# Gold bearing scrap for sale or processing.



## Mcnew32(Ag) (Sep 16, 2016)

Hey is some pictures of the scrap I have sorted and just do not have the equipment to process. The filters need run through a hammer mill to get the metal top off. The rest will be processed in a sulphuric acid cell which I do not have currently. I will have weights uploaded later this afternoon. If anyone is interest in processing or buying the scrap from me please message me. Thank you.


----------



## anachronism (Sep 16, 2016)

If I may offer some advice. 

Find a member who is comfortable and proficient in cyanide leaching and send it to them to toll refine. That's the best way to get your gold from this product.


----------



## Topher_osAUrus (Sep 16, 2016)

There are a couple members set up for CN that I can think of off-top, but, there are more people using the "eco-goldex" now...which may also be a viable candidate.
Or, of course, the reverse-electro cell may be a more readily availble service from more members.


----------



## anachronism (Sep 16, 2016)

Topher_osAUrus said:


> There are a couple members set up for CN that I can think of off-top, but, there are more people using the "eco-goldex" now...which may also be a viable candidate.
> Or, of course, the reverse-electro cell may be a more readily availble service from more members.



Topher please read the eco-goldex thread carefully. It's cyanide leaching pure and simple.


----------



## Topher_osAUrus (Sep 16, 2016)

I've been watching that thread very closely, as I want to implement that method after I get setup for it properly. I am very well aware of the fact that it is a cyanide. But its a more "user friendly"(if you want to call it that) and it seems more people are using it than traditional cyanide methods. Especially since it can be freely ordered online.

I was simply stating it for the OP, in case he had not been up to date on it. There are some people here on the forum that don't check for new posts multiple times a day.
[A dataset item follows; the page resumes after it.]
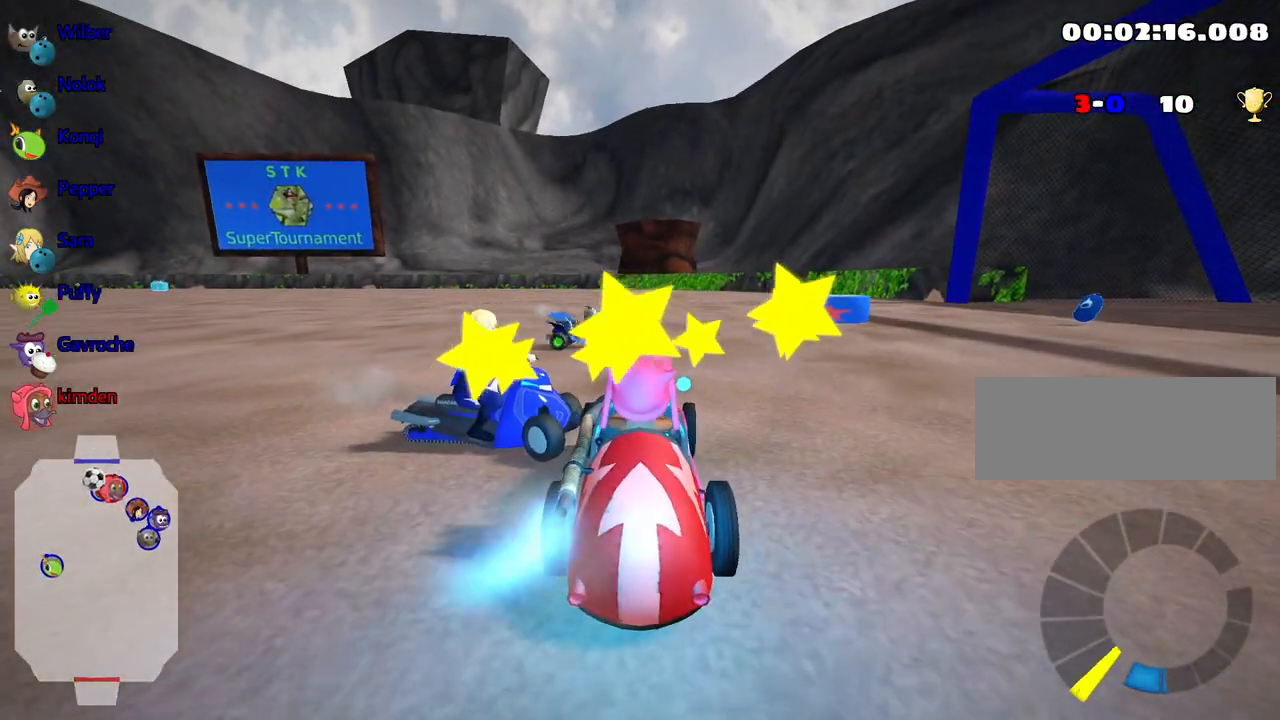
{"keys": ["up"], "events": [[133, "right", "up"]]}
Although, the vast majority, like you and I, do.
(maybe not multiple times a day, but at least once..?)

Toph


----------



## Mcnew32(Ag) (Sep 16, 2016)

Thank you for the info. I would love to be able to process these materials myself but I just havnt had the time to set up these various processes. Working a full time job as well as recycling electronics part time. I can only process material once In a while and I do easier material such as fingers, IC chips, flat packs and ceramic CPUs. Figured I would put these materials on here first before I put them
On eBay. I am familiar with other processes but like I said just don't have time right now. I am also wondering if anyone on here knows a company or persons that buy networking and server type equipment? I will be decommissioning a data center in two weeks and will have a ton of equipment.


----------



## goldenhaha (Sep 16, 2016)

Go over to the scrap metal forum. Look through the buyer seller section. 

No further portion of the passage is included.